Resmi Mercilerin Kusuru Halinde Müteahhit Evi Zamanında Teslim Etmezse

Davacı vekili; davalı tarafından müvekkiline ait 7 adet arsa üzerine yapacağı işyeri inşaatını 19.6.1990’da teslim etmesi gerekirken, işe hala başlanılmadığını ileri sürerek akdin aynen ifa edilmesini talep ve dava etmiştir.

Davalılar vekili cevabında; davacıyla yapılan mutabakat gereğince hazırlanan avan projenin yürürlüğe konulabilmesi amacıyla yapılan mevzi imar planı değişikliğinin Büyükşehir Belediyesi Başkanlığınca kabul edilmediğini, bu husus gerçekleşmeden inşaata başlanamayacağını savunarak, müteahhitin evi zamanında teslim etmemesi sebebiyle davanın reddini istemiştir.

Mahkemece; toplanan delillere, alınan bilirkişiler kurulu raporuna dayanılarak geçerli imar durumuna göre 19.12.1985 tarihli sözleşmenin aynen ifasına karar verilmiştir.

Hüküm, davalılar vekilince temyiz edilmiştir.

Taraflar arasındaki 19.12.1985 tarihli sözleşmede davalı yüklenici şirket iki blok halinde işyeri yapmayı yükümlenmiş ise de; bu yapılacak işyerlerinin nitelikleri hakkında tarafların üzerinde anlaştıkları herhangi bir proje mevcut değildir. Müteahhitin evi zamanında teslim etmemesi sebebiyle Sözleşmenin 2/A-1 bendinde “imar durumunun gayrimenkul malikinin de onaylayacağı en elverişli ve en uygun şekilde alınması esastır” şeklinde açıklık ve kesinlik taşımayan bir ifade kullanılmıştır.
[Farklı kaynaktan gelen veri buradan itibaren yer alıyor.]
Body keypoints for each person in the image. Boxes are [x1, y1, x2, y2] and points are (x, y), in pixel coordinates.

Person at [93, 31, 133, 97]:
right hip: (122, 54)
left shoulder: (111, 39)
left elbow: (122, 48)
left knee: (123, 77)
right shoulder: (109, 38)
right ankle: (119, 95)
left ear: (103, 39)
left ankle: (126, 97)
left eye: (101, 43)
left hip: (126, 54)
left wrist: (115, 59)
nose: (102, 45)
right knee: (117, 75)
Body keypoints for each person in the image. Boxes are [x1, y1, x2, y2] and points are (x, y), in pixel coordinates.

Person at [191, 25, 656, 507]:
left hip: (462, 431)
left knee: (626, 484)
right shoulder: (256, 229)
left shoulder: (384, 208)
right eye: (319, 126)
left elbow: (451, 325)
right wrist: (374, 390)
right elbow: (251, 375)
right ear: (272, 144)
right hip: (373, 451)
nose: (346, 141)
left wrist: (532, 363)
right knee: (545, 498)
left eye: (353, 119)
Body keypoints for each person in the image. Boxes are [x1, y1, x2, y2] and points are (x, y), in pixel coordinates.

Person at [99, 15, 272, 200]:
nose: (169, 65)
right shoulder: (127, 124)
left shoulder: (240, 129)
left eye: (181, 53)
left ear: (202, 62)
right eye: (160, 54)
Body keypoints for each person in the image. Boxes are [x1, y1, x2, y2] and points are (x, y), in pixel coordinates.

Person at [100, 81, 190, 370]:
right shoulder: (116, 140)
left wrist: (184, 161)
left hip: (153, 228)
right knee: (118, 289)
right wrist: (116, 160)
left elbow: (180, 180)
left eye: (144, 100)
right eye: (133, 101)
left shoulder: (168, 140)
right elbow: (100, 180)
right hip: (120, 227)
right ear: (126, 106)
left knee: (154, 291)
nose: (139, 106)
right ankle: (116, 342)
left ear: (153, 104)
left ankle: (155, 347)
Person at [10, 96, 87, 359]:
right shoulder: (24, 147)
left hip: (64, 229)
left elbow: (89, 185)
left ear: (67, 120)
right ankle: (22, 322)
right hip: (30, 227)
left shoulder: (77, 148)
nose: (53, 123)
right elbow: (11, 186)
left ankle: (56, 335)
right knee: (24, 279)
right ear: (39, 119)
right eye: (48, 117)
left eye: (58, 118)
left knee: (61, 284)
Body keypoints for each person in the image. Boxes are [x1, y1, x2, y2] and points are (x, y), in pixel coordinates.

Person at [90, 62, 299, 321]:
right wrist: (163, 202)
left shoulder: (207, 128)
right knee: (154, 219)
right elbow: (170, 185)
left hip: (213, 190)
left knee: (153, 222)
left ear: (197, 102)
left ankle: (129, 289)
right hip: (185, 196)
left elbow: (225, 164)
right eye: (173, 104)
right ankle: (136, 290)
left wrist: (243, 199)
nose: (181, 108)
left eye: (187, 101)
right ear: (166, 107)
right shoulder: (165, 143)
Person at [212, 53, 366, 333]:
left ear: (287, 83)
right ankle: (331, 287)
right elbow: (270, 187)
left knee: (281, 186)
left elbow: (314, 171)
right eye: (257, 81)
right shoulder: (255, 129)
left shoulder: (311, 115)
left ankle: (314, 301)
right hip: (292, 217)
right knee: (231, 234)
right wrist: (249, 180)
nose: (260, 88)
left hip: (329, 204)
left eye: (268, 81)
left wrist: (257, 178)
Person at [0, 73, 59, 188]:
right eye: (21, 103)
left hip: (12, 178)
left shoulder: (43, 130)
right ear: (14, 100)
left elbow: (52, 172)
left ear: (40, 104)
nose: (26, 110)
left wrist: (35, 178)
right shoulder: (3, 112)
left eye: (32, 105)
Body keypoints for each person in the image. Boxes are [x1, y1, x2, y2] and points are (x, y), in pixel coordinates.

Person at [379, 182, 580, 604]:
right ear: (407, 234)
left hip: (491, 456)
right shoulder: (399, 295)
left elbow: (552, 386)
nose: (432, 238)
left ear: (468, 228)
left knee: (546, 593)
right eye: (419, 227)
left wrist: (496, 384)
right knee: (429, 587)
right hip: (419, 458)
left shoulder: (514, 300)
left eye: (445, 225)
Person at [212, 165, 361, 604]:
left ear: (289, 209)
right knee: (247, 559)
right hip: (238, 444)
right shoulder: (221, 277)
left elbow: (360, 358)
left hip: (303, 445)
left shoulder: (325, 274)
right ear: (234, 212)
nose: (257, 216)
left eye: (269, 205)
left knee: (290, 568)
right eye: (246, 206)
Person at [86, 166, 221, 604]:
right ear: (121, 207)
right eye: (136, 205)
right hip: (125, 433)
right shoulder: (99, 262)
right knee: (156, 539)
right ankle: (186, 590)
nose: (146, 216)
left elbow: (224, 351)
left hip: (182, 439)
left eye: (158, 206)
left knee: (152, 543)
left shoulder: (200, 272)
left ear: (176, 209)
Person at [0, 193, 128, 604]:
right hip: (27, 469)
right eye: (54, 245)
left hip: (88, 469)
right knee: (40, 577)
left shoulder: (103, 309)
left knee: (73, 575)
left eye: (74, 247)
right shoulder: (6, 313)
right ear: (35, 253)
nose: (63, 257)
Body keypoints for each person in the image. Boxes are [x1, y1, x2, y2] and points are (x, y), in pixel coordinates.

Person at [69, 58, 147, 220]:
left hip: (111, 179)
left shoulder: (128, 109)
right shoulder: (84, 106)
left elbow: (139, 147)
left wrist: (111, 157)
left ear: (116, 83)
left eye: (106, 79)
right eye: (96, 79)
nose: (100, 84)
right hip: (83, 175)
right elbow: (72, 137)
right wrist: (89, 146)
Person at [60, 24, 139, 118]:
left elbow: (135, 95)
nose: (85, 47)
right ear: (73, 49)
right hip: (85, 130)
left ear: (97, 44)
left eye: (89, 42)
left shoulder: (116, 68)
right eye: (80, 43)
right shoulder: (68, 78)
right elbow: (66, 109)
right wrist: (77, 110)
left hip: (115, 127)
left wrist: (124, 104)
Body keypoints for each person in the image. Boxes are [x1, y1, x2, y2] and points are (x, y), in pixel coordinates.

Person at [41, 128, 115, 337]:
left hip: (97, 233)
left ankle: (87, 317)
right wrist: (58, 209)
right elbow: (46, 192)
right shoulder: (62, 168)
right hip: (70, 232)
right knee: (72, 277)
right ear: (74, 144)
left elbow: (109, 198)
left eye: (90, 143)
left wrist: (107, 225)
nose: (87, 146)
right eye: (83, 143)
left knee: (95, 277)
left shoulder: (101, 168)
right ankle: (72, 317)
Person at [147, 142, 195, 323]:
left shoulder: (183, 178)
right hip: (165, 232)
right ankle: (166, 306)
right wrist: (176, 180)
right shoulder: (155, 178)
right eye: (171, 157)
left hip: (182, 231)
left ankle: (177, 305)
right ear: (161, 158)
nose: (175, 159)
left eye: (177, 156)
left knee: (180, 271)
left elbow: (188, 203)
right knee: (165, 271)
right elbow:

Bu sözleşmeden sonra tarafların üzerinde mutabık kaldıkları bir avan proje yaptırılmış ve bu projenin mevcut imar planına göre uygulama kabiliyeti bulunmadığından mevzi imar planı değişikliği için 7.7.1986 tarihinden itibaren mahalli Belediye’ye ve Anakent Belediyesine müteaddit başvurularda bulunulmuş ancak bu teklif Belediyece 29.12.1987 tarihinde reddedilmiş ondan sonra tekrar davalı 13.10.1988 tarihinde Şişli Belediye Başkanlığı’na başvurarak onay aldıktan sonra imar değişikliği teklifi 13.12.1988 günlü yazı ile Anakent Belediyesine gönderilmiş olup 16.7.1990 tarihinde bu aynen ifa davası açıldıktan sonra 5.4.1991 tarihinde tekrar reddedilmiştir.

Bu durumda,

davanın açıldığı tarihte davalının herhangi bir temerrüdü sözkonusu değildir. Çünkü, sözleşmede açık ve kesin bir proje mevcut olmayıp en uygun ve en elverişli projenin yapılması öngörülmüştür. Uygulama aşamasında bu avan proje çizdirilmiş ve Belediye’den gerekli imar düzeltilmesi için yaklaşık 5 yıl süre ile ve davacının bilgisi dahilinde davalı yüklenici gerekli çabayı göstermiş ancak olumlu bir sonuç alamamıştır.

Davacı Belediyeden karar altına alınmak istenen projeye karşı çıkmamış ve bu çabalardan vazgeçilmesine ilişkin davalıya çektiği bir ihtarnamesine de rastlanılmamıştır. O halde davalının resmi mercilerden kaynaklanan gecikmesinde bir kusuru bulunmamaktadır. Davanın açıldığı tarihte de Belediye’ye yapılan müracaat henüz sonuçlanmamıştır. Yüklenicinin bu nedenle sözleşmeye aykırı davrandığı ve temerrüde düştüğü kabul edilemez. Öte yandan tarafların mevcut imar planına göre anlaştıkları bir projede mevcut değildir. Kararın bu nedenle de infazı kabil bulunmamaktadır.

Yukarıda açıklanan nedenlerle henüz bu aşamada davalı yüklenicinin temerrüdü gerçekleşmemiştir. BK.nun 106. maddesi gereğince davacı arsa malikinin sözleşmenin aynen ifasını mahkemeden isteyebilmesi için davalının öncelikle temerrüdün gerçekleşmesi gerekir. Temerrüt olgusu gerçekleşmediğinden mahkemece henüz bu safhada sözleşmenin aynen ifasına karar verilmesi doğru görülmemiştir. Hükmün bu nedenle bozulması gerekir.